He’s a long-time Cecilophile but a brand new poster. Not much of a lurker (just started a couple days ago), and after reading some of the nice things I said about him, has finally registered and posted his first test message.
Please welcome Ravendriver.
A few pertinent facts:
current Occupation: He flys a news helicopter.
Some former occupations: web god, professional actor, burger-flipper.
Hobbies: Irish harp, period theatre, hitting things with sticks.
Sample writing (from an e-mail to me this morning - he is in Iowa while I am still in Arizona packing the house):
"Iowa is certainly different. They don’t toast bagels, but the Sacred Pig is everywhere. It’s interesting that the Porcine Veneration doesn’t seem to conflict with any of the Right Thinking beliefs of these good, church-going folk.
I guess the Pig statues are decorated and judged according to the decoration. Some are humourous, some are loaded with more bucolic charm than a gingham duck. I wonder what the reaction would be to one of the Pig statues decorated to reflect the worship the Pig is accorded in this part of the world. I’m thinking a Golden Pig, surrounded by the faithful, sort of a Porky of Willensdorf.
Or maybe a local Cacophony Society gathered to abase themselves and worship the Pig. Bringer of Hams, Rinds, and Chitlins. Source of all Bacon."
Welcome, Ravendriver!
Hitting things w/ stix? Hope that means you’re an escrimador instead of a percussionist.
Either way, glad to have you. Hope you enjoy being had.
Many thanks to my Gorgeous and Talented for that fine introduction, and to all for the warm welcome.
Girl, Hey back atcha.
Dinsdale, the things I hit with sticks are generally trying to hit back. My percussion expertise is limited to the steering wheel on a Really Cool Song, or a dumbek, which anybody can play.

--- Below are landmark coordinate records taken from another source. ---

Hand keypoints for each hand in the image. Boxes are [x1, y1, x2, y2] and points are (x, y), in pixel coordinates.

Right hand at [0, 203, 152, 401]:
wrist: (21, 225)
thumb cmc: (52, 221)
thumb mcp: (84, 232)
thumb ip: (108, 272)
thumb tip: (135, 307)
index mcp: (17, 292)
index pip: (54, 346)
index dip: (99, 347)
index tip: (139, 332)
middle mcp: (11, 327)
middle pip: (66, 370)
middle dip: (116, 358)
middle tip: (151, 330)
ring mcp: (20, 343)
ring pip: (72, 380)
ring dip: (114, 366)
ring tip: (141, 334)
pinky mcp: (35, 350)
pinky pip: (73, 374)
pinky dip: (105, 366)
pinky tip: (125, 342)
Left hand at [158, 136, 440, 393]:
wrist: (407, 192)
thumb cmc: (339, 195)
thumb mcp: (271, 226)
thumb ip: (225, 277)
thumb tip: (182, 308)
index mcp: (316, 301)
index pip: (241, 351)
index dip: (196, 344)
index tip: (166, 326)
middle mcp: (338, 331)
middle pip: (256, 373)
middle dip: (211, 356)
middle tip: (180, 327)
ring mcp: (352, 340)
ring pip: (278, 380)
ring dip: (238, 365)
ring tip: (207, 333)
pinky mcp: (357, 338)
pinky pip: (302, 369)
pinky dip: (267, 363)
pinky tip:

xizor, I don’t play golf, as that would entail looking foolish in public until I got good at the game.
Grace, thank you.
And just for the record, lucie is the finest person in the world.
Welcome to Des Moines, Raven. I’m assuming you are the pilot for “Chopper 13”. I know you probably don’t have anything to do with their commercials touting this new addition, but if you could somehow make them STOP, I would be forever grateful. They are waaaay too dramatic.
As for the Pigs - it’s a takeoff on the parade of cows in Chicago last year (and New York this year, from what I understand). We don’t usually have a bunch of brightly decorated porcelain pigs all over the city…
Again, welcome! Let me know if there’s anything I can do for you.
No, the fellow who suggested that I might be an escrimador is closer to the mark. This is a general reference to the way the heavy sword arts are practiced today. I have some experience with the Japanese art of Kendo, which simulates the two-handed Japanese sword with an equivalent length of bamboo (a stick). But most of my time has been in the medieval-style combat of the Society for Creative Anachronism, (http://www.sca.org/)which simulates the medieval European broadsword with an equivalent length of rattan, suitably treated to avoid splintering during the full-speed, full-contact strikes that the sport requires.
I have held an instructor’s rating (called a knighthood) in the game since June of '84. My speciality is a form incorrectly called Florentine, which disdains a shield in favor of a broadsword in each hand. Hence, hitting people with sticks.